History—Not Was, But Is

DSC00528History is not was, it is. This pithy and prophetic statement is attributed to the quintessential white Southern writer, William Faulkner. Having read most all of his novels and short stories, this sounds like something he would say. And I label the statement prophetic because to not understand and heed these wise words—which he had to have said pre Civil Rights era—contributes to the problems that plague our country today.

I have written extensively about my own upbringing and deep roots in the American South, including being raised at the South’s first racially integrated children’s summer camp in KKK country, on land scarred by slavery and the Cold Harbor, Virginia battles of the Civil War. On my father’s side, I am related by blood to Varina Davis, First Lady of the Confederacy, wife of Jefferson Davis, who was President of the Confederate States of America. I went to Battlefield Park Elementary School, Stonewall Jackson Junior High School, and Lee Davis High School (The Rebels as school mascot) and I was fed a continuous stream of misinformation and historical revisionism at this string of public schools. A high school classmate was the son of the Grand Dragon of the regional KKK and I received assault/death threats from him (conveyed through my Biology teacher to my parents) when I campaigned for Jimmy Carter. I knew that the Civil War was very much alive and unwell.

It still is. And not just in the American South. White supremacist hate groups exist throughout the U.S. and have grown in strength and number and venom. They are invited by Republican student groups to our college campuses. They actively recruit on and around college campuses and high schools, as well as through social media. For a deeply disturbing and important recent Propublica video report on this see “Inside the Secret Chat Logs of American Nazis.”  The Seattle Times recently published an article by Jim Brunner, “Report: Washington State home to one of the largest cells of notorious white supremacist group” (February 23, 2018). Resistance to hate is not passive, it is active.

In the words of Barbara J. Fields, professor of American History at Columbia University:

“I think what we need to remember most of all is that the Civil War is not over until we today have done our part in fighting it, as well as understanding what happened when the Civil War generation fought it. William Faulkner once said that history is, not was—it’s is and what we need to remember about the Civil War is that the Civil War is in the present as well as in the past.

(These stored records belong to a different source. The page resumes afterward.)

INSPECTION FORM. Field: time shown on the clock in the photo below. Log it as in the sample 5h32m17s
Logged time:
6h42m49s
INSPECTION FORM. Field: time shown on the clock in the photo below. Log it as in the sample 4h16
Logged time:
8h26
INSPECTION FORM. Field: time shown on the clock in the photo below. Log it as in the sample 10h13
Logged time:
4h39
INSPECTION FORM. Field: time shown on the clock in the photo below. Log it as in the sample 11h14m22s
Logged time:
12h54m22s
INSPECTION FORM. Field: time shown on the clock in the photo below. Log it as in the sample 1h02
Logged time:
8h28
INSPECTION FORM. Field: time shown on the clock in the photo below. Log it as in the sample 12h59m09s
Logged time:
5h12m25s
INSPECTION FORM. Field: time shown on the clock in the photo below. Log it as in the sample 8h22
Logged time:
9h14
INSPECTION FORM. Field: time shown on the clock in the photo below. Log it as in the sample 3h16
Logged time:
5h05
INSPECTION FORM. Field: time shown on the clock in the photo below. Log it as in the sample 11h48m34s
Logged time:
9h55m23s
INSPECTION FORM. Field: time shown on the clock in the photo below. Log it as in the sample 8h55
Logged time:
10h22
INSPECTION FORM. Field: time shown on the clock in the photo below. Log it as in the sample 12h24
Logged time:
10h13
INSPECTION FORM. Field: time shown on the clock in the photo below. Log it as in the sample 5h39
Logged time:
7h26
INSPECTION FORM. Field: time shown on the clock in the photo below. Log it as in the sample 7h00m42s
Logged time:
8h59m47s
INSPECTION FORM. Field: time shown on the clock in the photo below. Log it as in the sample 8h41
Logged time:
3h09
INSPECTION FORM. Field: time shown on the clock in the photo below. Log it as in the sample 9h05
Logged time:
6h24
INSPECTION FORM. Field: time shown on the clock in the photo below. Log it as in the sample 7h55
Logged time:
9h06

The generation that fought the war, the generation that argued over the definition of the war, the generation that had to pay the price in blood, that had to pay the price in blasted hopes and lost futures, also established a standard that will not mean anything until we have finished the work.

You can say that there is no such thing as slavery anymore—we’re all citizens–but if we’re all citizens then we have a task to do to make sure that it is not a joke. If some citizens live in houses and others live on the street, then the Civil War is still going on, it is still to be fought, and regrettably, it can still be lost.” (From the Ken Burns PBS series The Civil War, episode nine.)